Days s’ouvre sur le visage d’un homme assis derrière une fenêtre sur laquelle s’abat la pluie. Quelques minutes (immobiles) plus tard, à la faveur d’un raccord, l’homme se retrouve immergé jusqu’au cou dans un bain : d’un plan à l’autre, l’eau est entrée dans le cadre. Pour qui connaît la filmographie de Tsai Ming-liang, d’autres images affluent alors, d’inondation, d’infiltration et de transpiration. Dans Les Rebelles du dieu néon (1992), un égout capricieux engloutissait un appartement, forçant ses deux locataires à se jeter dans les rues de Taipei, elles aussi en proie à des trombes d’eau. En 1998 dans The Hole, la même pluie diluvienne forçait des habitants transformés en cafards à quitter la métropole. Abondamment représentée, l’eau infiltrait les maisons, chambres d’hôtel et ruelles de Taipei, ville qui, par un effet relevant presque de la capillarité, devenait aussi moite que la peau des individus qui la traversaient. L’humidité liait ainsi les corps de la métropole dans une sorte de matérialisation liquide du désir. La donne n’est cependant plus tout à fait la même dans Days : vingt-cinq années ont passé depuis La Rivière et la ville, tout autant que le cinéaste, ont changé. Le film prend moins la forme d’un entrelacs de trajectoires que celle d’un enchaînement, sans réel lien de cause à effet, de plans quasiment autonomes. Dessinant par petites touches le quotidien de deux hommes (qu’une relation sexuelle monnayée fera se réunir dans l’une des plus belles scènes), le film s’apparente avant tout à une mosaïque.

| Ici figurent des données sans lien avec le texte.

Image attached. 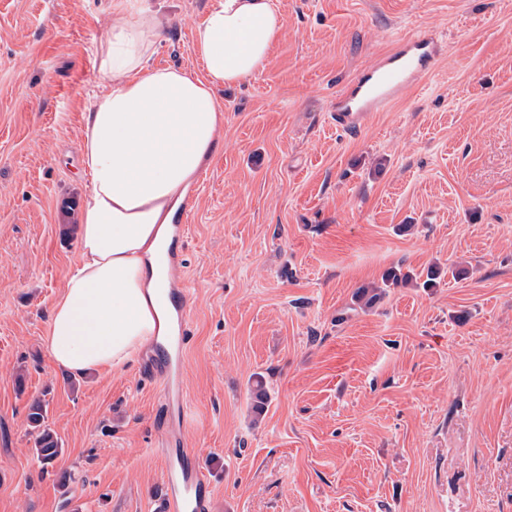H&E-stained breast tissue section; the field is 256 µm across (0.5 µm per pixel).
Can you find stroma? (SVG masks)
Wrapping results in <instances>:
<instances>
[{"mask_svg": "<svg viewBox=\"0 0 512 512\" xmlns=\"http://www.w3.org/2000/svg\"><path fill=\"white\" fill-rule=\"evenodd\" d=\"M114 2L0 0V512H156L163 495L160 383L137 362L65 374L44 340L79 254ZM215 2L148 0L170 20L151 66L199 68ZM276 2L268 66L218 92L224 146L177 270L184 442L211 512H512V0ZM428 25L439 72L336 129L343 84ZM392 270L409 282L365 306ZM37 398L62 446L45 469Z\"/></svg>", "mask_w": 512, "mask_h": 512, "instance_id": "35a3bbf8", "label": "stroma"}]
</instances>
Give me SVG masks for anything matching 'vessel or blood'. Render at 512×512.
Returning <instances> with one entry per match:
<instances>
[{"label":"vessel or blood","mask_w":512,"mask_h":512,"mask_svg":"<svg viewBox=\"0 0 512 512\" xmlns=\"http://www.w3.org/2000/svg\"><path fill=\"white\" fill-rule=\"evenodd\" d=\"M445 53L444 45L429 27L395 40L391 50L337 92L332 103L337 129H358L370 113L385 111L401 100L436 72ZM166 301L176 312V327L173 334L156 344L148 367L150 378L163 385L162 402L170 419L163 450L165 494L158 512H209L211 485L200 470L195 450L182 441V430L188 423V406L180 382L187 347V287H169Z\"/></svg>","instance_id":"vessel-or-blood-1"}]
</instances>
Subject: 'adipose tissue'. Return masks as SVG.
Instances as JSON below:
<instances>
[{
	"instance_id": "ef3b65f1",
	"label": "adipose tissue",
	"mask_w": 512,
	"mask_h": 512,
	"mask_svg": "<svg viewBox=\"0 0 512 512\" xmlns=\"http://www.w3.org/2000/svg\"><path fill=\"white\" fill-rule=\"evenodd\" d=\"M167 28L146 0H120L98 50L108 84L92 96L82 131L80 251L45 338L70 374L123 370L162 336L156 257L222 144L217 91L267 66L283 18L275 0H217L194 33L200 75L150 66Z\"/></svg>"
}]
</instances>
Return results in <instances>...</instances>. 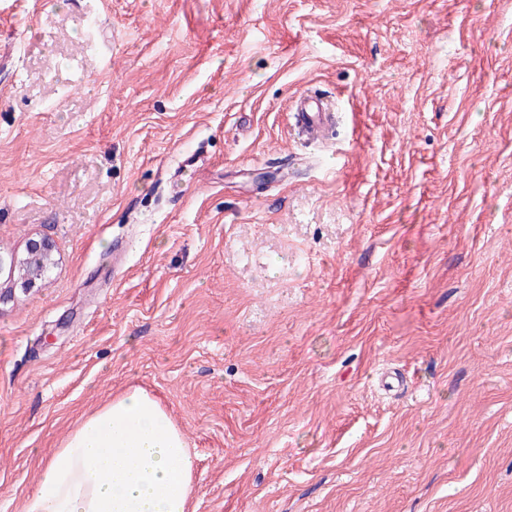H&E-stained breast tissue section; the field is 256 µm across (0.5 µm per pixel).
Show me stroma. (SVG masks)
<instances>
[{
    "mask_svg": "<svg viewBox=\"0 0 512 512\" xmlns=\"http://www.w3.org/2000/svg\"><path fill=\"white\" fill-rule=\"evenodd\" d=\"M4 45L0 260L55 250L0 276V512L131 386L193 512H512V0H0ZM295 126L312 141H317L323 130L331 123L333 112H327L324 102L309 94L296 96L294 112ZM54 250V244L47 238H39L34 239L31 238L28 240L26 245V251H27V257H26V264L28 271L24 270L23 273V287H29L31 286L36 280L40 279L43 273L45 272V267L42 271L37 272L33 269L31 263L32 261L37 258L41 259L43 263L50 264L52 260V252Z\"/></svg>",
    "mask_w": 512,
    "mask_h": 512,
    "instance_id": "1",
    "label": "stroma"
}]
</instances>
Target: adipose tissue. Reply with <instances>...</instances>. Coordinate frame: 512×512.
<instances>
[{"label":"adipose tissue","mask_w":512,"mask_h":512,"mask_svg":"<svg viewBox=\"0 0 512 512\" xmlns=\"http://www.w3.org/2000/svg\"><path fill=\"white\" fill-rule=\"evenodd\" d=\"M194 469L181 428L156 397L134 387L56 445L23 512H188Z\"/></svg>","instance_id":"adipose-tissue-1"}]
</instances>
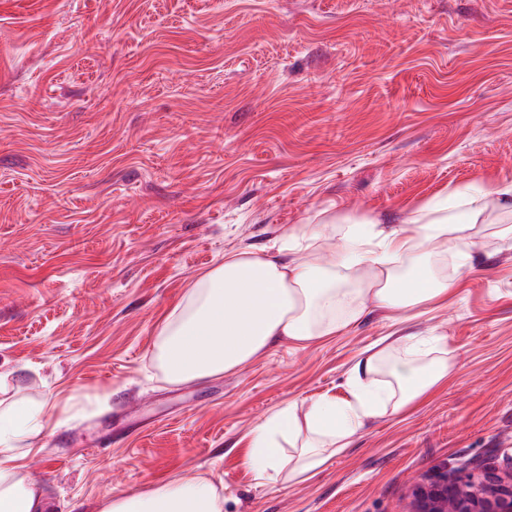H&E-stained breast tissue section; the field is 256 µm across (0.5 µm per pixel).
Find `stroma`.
<instances>
[{"label":"stroma","instance_id":"stroma-1","mask_svg":"<svg viewBox=\"0 0 512 512\" xmlns=\"http://www.w3.org/2000/svg\"><path fill=\"white\" fill-rule=\"evenodd\" d=\"M512 179V0H0V375L64 407L17 450L46 512L222 481L223 512H413L415 489L512 467V245L413 327L454 368L307 481L260 483L247 435L284 403L346 396L391 333L375 310L205 384L152 344L226 251L327 210L389 219Z\"/></svg>","mask_w":512,"mask_h":512}]
</instances>
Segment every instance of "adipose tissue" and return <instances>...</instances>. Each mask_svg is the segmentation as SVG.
<instances>
[{
    "instance_id": "obj_1",
    "label": "adipose tissue",
    "mask_w": 512,
    "mask_h": 512,
    "mask_svg": "<svg viewBox=\"0 0 512 512\" xmlns=\"http://www.w3.org/2000/svg\"><path fill=\"white\" fill-rule=\"evenodd\" d=\"M512 240V182L477 183L421 204L389 224L379 217L321 212L293 224L279 244L238 249L198 277L167 313L152 355L173 384L233 372L280 343L307 347L374 310L396 330L360 354L346 378L348 399L323 395L306 410L291 401L249 436V463L262 481L306 480L375 418L405 413L447 381L448 341L410 324L447 300L448 260L472 264L481 226ZM46 401L0 399V512H43L44 494L24 483L14 453L45 428ZM291 455H283V447ZM207 477L165 481L145 492H118L103 512H223Z\"/></svg>"
}]
</instances>
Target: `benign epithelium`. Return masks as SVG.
Wrapping results in <instances>:
<instances>
[{
    "mask_svg": "<svg viewBox=\"0 0 512 512\" xmlns=\"http://www.w3.org/2000/svg\"><path fill=\"white\" fill-rule=\"evenodd\" d=\"M415 512H512V471L459 484L443 481L419 488Z\"/></svg>",
    "mask_w": 512,
    "mask_h": 512,
    "instance_id": "7a95c632",
    "label": "benign epithelium"
}]
</instances>
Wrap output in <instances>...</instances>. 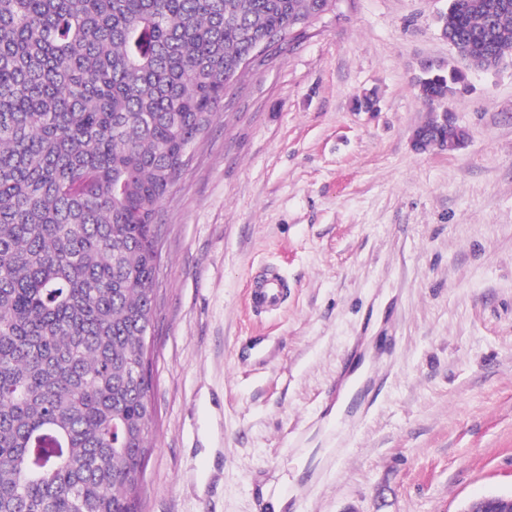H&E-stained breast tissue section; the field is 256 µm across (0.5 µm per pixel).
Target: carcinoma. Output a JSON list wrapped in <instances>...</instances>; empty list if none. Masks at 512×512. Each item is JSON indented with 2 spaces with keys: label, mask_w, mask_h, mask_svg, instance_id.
<instances>
[{
  "label": "carcinoma",
  "mask_w": 512,
  "mask_h": 512,
  "mask_svg": "<svg viewBox=\"0 0 512 512\" xmlns=\"http://www.w3.org/2000/svg\"><path fill=\"white\" fill-rule=\"evenodd\" d=\"M326 6L0 0V512H136L159 206L251 45ZM439 30L495 67L512 0H448Z\"/></svg>",
  "instance_id": "obj_1"
}]
</instances>
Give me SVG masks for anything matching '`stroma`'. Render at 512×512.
I'll return each mask as SVG.
<instances>
[{
    "instance_id": "obj_1",
    "label": "stroma",
    "mask_w": 512,
    "mask_h": 512,
    "mask_svg": "<svg viewBox=\"0 0 512 512\" xmlns=\"http://www.w3.org/2000/svg\"><path fill=\"white\" fill-rule=\"evenodd\" d=\"M447 6L340 0L228 89L159 208L137 512L512 494V58L448 98L460 147L416 150L420 67L460 62ZM284 294V281L278 273L268 270L255 280L251 292V303L258 312L268 311L281 302Z\"/></svg>"
}]
</instances>
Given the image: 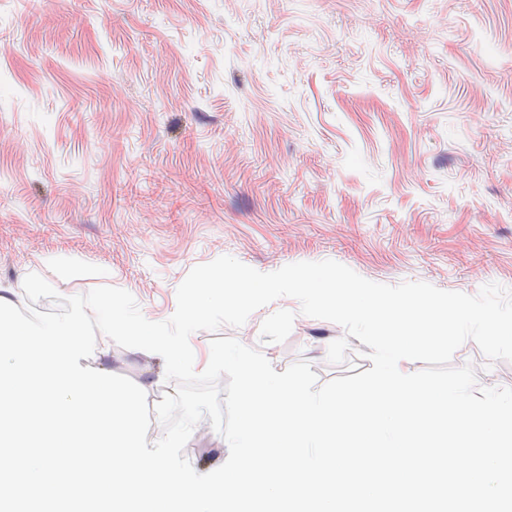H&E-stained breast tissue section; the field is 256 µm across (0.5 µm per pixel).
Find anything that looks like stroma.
Here are the masks:
<instances>
[{"label":"stroma","instance_id":"35a3bbf8","mask_svg":"<svg viewBox=\"0 0 512 512\" xmlns=\"http://www.w3.org/2000/svg\"><path fill=\"white\" fill-rule=\"evenodd\" d=\"M109 285L169 319L195 266L230 255L268 273L331 259L374 282L469 295L512 288V0H0V283L27 304ZM282 297L200 331L304 359L318 384L371 368ZM346 337V336H345ZM87 367L142 383L156 361L99 336ZM483 387L512 361L465 342ZM195 427L185 455L224 448ZM83 266V262L77 258H66L61 256H49L40 260L38 267L31 268L27 274V280L32 287L39 288L45 284L40 274L41 268L54 267L63 270L77 271Z\"/></svg>","mask_w":512,"mask_h":512}]
</instances>
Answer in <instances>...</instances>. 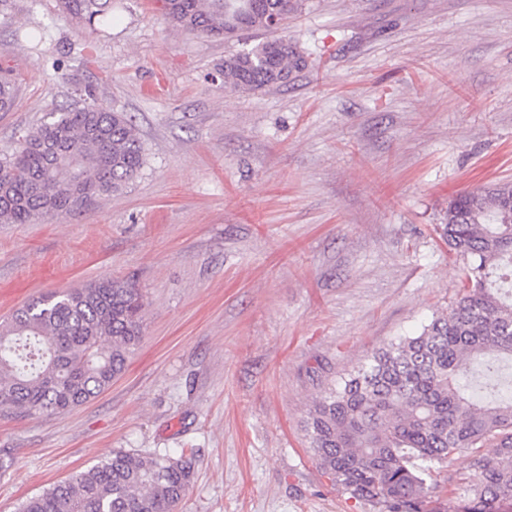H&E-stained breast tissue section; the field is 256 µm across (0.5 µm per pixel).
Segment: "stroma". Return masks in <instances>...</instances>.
Returning <instances> with one entry per match:
<instances>
[{
  "label": "stroma",
  "mask_w": 512,
  "mask_h": 512,
  "mask_svg": "<svg viewBox=\"0 0 512 512\" xmlns=\"http://www.w3.org/2000/svg\"><path fill=\"white\" fill-rule=\"evenodd\" d=\"M45 27L42 43L18 29ZM286 33L308 57L244 93L225 56L265 39L173 28L121 0L109 34L55 0L0 7V156L86 95L135 121L140 174L36 224H0V322L33 298L132 279L143 336L125 372L70 411H0V512L117 449L184 448L179 512H377L314 462L312 399L419 332L459 291L436 228L459 193L512 182V0H304ZM459 455L436 494L458 512Z\"/></svg>",
  "instance_id": "1"
}]
</instances>
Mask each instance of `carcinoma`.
I'll return each mask as SVG.
<instances>
[{
    "mask_svg": "<svg viewBox=\"0 0 512 512\" xmlns=\"http://www.w3.org/2000/svg\"><path fill=\"white\" fill-rule=\"evenodd\" d=\"M170 23L199 35L273 33L224 58V83L256 92L308 68L276 32L302 0H161ZM106 33L112 0H57ZM0 77V112L16 98ZM145 164L132 119L92 101L51 112L0 160V224H32L117 193ZM463 261L458 298L414 336L373 351L316 396L305 436L318 467L379 512H440L434 473L459 454L474 471L462 512L512 503V183L471 191L438 225ZM143 296L105 279L31 300L0 323V408L62 413L112 384L142 339ZM492 445L494 453H482ZM194 476L180 452L114 450L24 500L18 512H176Z\"/></svg>",
    "mask_w": 512,
    "mask_h": 512,
    "instance_id": "carcinoma-1",
    "label": "carcinoma"
}]
</instances>
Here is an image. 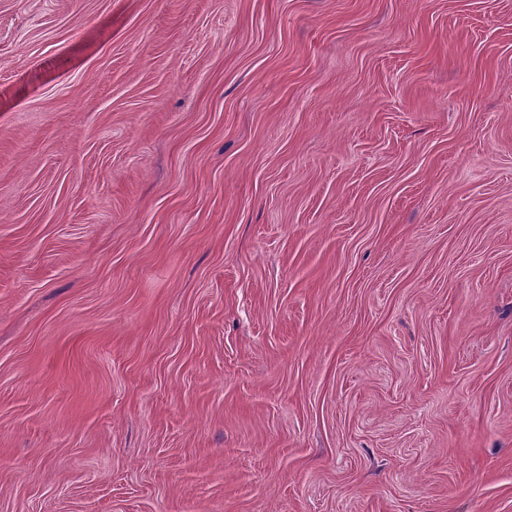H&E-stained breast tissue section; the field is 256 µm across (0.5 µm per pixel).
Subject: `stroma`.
<instances>
[{
    "label": "stroma",
    "mask_w": 512,
    "mask_h": 512,
    "mask_svg": "<svg viewBox=\"0 0 512 512\" xmlns=\"http://www.w3.org/2000/svg\"><path fill=\"white\" fill-rule=\"evenodd\" d=\"M0 512H512V0H0Z\"/></svg>",
    "instance_id": "obj_1"
}]
</instances>
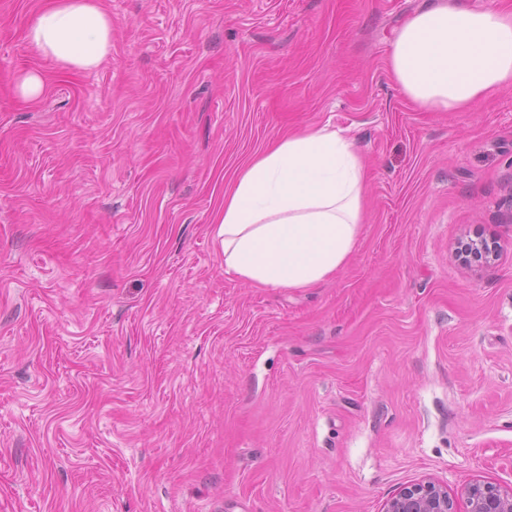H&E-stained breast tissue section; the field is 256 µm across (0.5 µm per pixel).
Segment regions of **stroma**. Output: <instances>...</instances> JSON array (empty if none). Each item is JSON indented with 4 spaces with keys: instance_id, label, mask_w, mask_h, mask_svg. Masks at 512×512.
Wrapping results in <instances>:
<instances>
[{
    "instance_id": "35a3bbf8",
    "label": "stroma",
    "mask_w": 512,
    "mask_h": 512,
    "mask_svg": "<svg viewBox=\"0 0 512 512\" xmlns=\"http://www.w3.org/2000/svg\"><path fill=\"white\" fill-rule=\"evenodd\" d=\"M429 0H104L68 71L0 0V512H382L512 487V89L417 109L393 36ZM45 88L16 92L29 70ZM327 125L368 170L313 288L224 272V185ZM497 240L491 265L458 243ZM383 512H456V506L446 487L428 480L401 488Z\"/></svg>"
}]
</instances>
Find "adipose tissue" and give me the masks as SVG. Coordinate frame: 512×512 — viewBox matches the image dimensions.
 <instances>
[{
	"label": "adipose tissue",
	"mask_w": 512,
	"mask_h": 512,
	"mask_svg": "<svg viewBox=\"0 0 512 512\" xmlns=\"http://www.w3.org/2000/svg\"><path fill=\"white\" fill-rule=\"evenodd\" d=\"M43 56L77 70L112 54L101 0H51L26 34ZM389 68L419 108L464 112L512 87V5L436 0L391 43ZM367 174L354 141L328 127L275 139L224 187V271L255 288H310L341 269L365 222Z\"/></svg>",
	"instance_id": "adipose-tissue-1"
}]
</instances>
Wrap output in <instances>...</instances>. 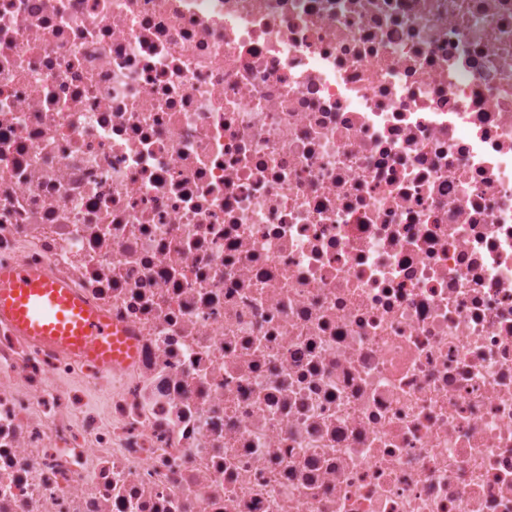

Les scènes sont construites en effet selon un principe de lisibilité, appliqué à toutes les actions. La préparation d’un repas suit ainsi les étapes du lavage des légumes et du poisson sur le sol de la salle de bain, de la coupe des courgettes en julienne et de la cuisson du riz. De la même manière, la scène de sexe mentionnée plus haut se décompose comme ceci : dans une chambre d’hôtel, un homme compte des billets puis s’allonge nu sur le lit. Un autre arrive, le masse longtemps, le fait jouir, se douche et repart avec son argent et une petite boîte à musique. Tsai Ming-liang libère de la sorte ses plans de l’impératif d’une construction dramatique et s’applique, avec la précision que permet son rapport à la durée, à décomposer tous les événements de la vie des personnages.
Au présent
Culmine alors le sentiment d’une lisibilité nouvelle des rapports entre les individus, mais aussi des rapports à la ville et à l’argent. Les séquences, pour la plupart mises en scène selon le même dispositif (plans longs et fixes, à hauteur des gestes) donnent à voir des suites de mouvements quotidiens et de gestes de soins. Rarement on a vu un film passer autant de temps à observer les doigts d’un médecin sur la peau d’un homme, ou les coups de couteaux assénés sur une courgette. Days pourrait difficilement être plus ancré dans le présent de ses plans. Et de fait, lorsque tous les personnages quittent un lieu, ce qui reste dans le plan après l’extinction des feux, c’est bien la caméra, dernier témoin et garante de la part documentaire du cinéma de Tsai Ming-liang. Le film se termine sur une touche plus sentimentale, qui étonne dans un premier temps, où le jeune homme, assis sur un banc, fait jouer sa boîte à musique en superposition du bruit des voitures. Si cette séquence dénote du reste, c’est parce que la force du cinéma de Tsai Ming-liang tient aussi dans le fait de montrer les traces laissées par un personnage dans la vie d’une autre. Alors que les plans n’ont cessé de se remplir mais aussi de se vider, un résidu subsiste finalement d’une histoire plus souterraine. Une mélodie, timidement, unit désormais les personnages.